• What to work on: Transcribe the entries below with complete accuracy, excluding the pictures.

• Input data:
===============

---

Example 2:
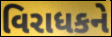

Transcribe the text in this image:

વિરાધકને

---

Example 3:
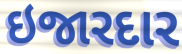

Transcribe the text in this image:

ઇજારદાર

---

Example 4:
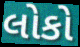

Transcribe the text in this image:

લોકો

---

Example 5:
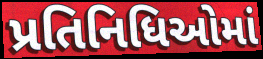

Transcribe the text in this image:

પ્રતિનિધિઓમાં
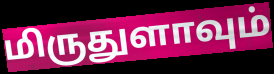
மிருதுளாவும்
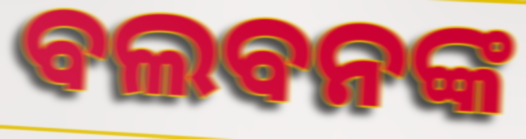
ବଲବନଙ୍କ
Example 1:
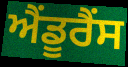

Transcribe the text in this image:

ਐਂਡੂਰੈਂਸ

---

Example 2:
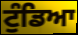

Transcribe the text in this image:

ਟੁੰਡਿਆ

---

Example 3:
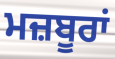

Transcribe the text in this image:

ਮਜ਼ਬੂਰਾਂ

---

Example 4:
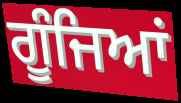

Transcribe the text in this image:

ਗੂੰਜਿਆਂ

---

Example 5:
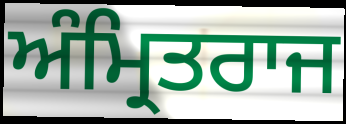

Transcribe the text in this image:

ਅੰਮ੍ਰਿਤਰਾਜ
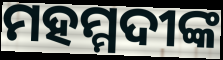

===============

• Response for this exercise:
---

Example 2:

Transcribe the text in this image:

વિરાધકને

---

Example 3:

Transcribe the text in this image:

ઇજારદાર

---

Example 4:

Transcribe the text in this image:

લોકો

---

Example 5:

Transcribe the text in this image:

પ્રતિનિધિઓમાં
மிருதுளாவும்
ବଲବନଙ୍କ
Example 1:

Transcribe the text in this image:

ਐਂਡੂਰੈਂਸ

---

Example 2:

Transcribe the text in this image:

ਟੁੰਡਿਆ

---

Example 3:

Transcribe the text in this image:

ਮਜ਼ਬੂਰਾਂ

---

Example 4:

Transcribe the text in this image:

ਗੂੰਜਿਆਂ

---

Example 5:

Transcribe the text in this image:

ਅੰਮ੍ਰਿਤਰਾਜ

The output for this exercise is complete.